Tak Bisa Gunakan Whatsapp, 8 Pegawai Nonaktif KPK Diduga Alami Peretasan

0

Tak Bisa Gunakan Whatsapp, 8 Pegawai Nonaktif KPK Diduga Alami PeretasanGaekon.com – Sebanyak 8 pegawai nonaktif Komisi Pemberantasan Korupsi (KPK) diduga mengalami peretasan saat berada di Kantor Darurat Pemberantasan Korupsi, Senin (27/9). Mereka tidak bisa menggunakan aplikasi pesan Whatsapp dan akun media sosial Telegram.

Seperti yang dilansir GAEKON dari Kompas, kedelapan pegawai tersebut diantaranya Waldy Gagantika, Qurotul Aini Mahmudah, Farid Andhika, Damanik, Christie Afriani, Tri Artining Putri, Rieswin Rachwell, dan Nita Adi Pangestuti.

Menurut keterangan salah satu pegawai KPK, Ronald Paul Sinyal peretasan sudah berlangsung sejak pukul 14.00 WIB. Empat dari delapan orang itu mengalami peretasan dalam rentang waktu yang hampir bersamaan.

“Diambil nomornya oleh orang yang enggak dikenal,” ujarnya.

Hingga saat ini, hanya akun milik Farid Andhika yang sudah berhasil dipulihkan.

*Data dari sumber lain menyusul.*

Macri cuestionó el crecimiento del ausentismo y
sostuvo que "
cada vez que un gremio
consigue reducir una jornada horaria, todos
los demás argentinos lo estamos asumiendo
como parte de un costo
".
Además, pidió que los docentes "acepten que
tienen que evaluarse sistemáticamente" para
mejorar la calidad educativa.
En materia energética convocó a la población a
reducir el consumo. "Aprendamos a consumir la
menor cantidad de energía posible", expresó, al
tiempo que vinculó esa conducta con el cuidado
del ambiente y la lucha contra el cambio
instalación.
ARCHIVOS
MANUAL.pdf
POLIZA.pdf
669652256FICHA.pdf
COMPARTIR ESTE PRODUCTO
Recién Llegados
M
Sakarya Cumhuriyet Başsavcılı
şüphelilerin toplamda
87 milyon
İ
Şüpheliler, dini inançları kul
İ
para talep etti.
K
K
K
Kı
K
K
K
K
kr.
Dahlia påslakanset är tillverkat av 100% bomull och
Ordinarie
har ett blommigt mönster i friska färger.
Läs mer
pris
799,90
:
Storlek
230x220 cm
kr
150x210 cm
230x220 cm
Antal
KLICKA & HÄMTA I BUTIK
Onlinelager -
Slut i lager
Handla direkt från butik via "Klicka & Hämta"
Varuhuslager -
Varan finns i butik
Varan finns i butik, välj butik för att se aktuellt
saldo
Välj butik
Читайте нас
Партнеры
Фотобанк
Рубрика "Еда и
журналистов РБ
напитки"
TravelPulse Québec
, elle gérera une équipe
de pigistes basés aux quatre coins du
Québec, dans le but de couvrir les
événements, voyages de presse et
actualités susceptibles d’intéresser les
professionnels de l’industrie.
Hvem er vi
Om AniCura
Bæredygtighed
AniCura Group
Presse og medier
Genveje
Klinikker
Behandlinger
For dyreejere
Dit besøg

Seperti diketahui, 56 pegawai KPK akan diberhentikan dengan hormat pada 30 September 2021.

Mereka dinonaktifkan setelah dinyatakan tidak lolos tes wawasan kebangsaan (TWK) sebagai bagian dari alih status pegawai menjadi aparatur sipil negara (ASN).

Sementara Kantor Darurat Pemberantasan Korupsi di depan Gedung ACLC KPK itu merupakan bentuk kekecewaan terhadap kinerja KPK dan pemberantasan korupsi saat ini. Kantor tersebut didirikan oleh jaringan solidaritas masyarakat sipil.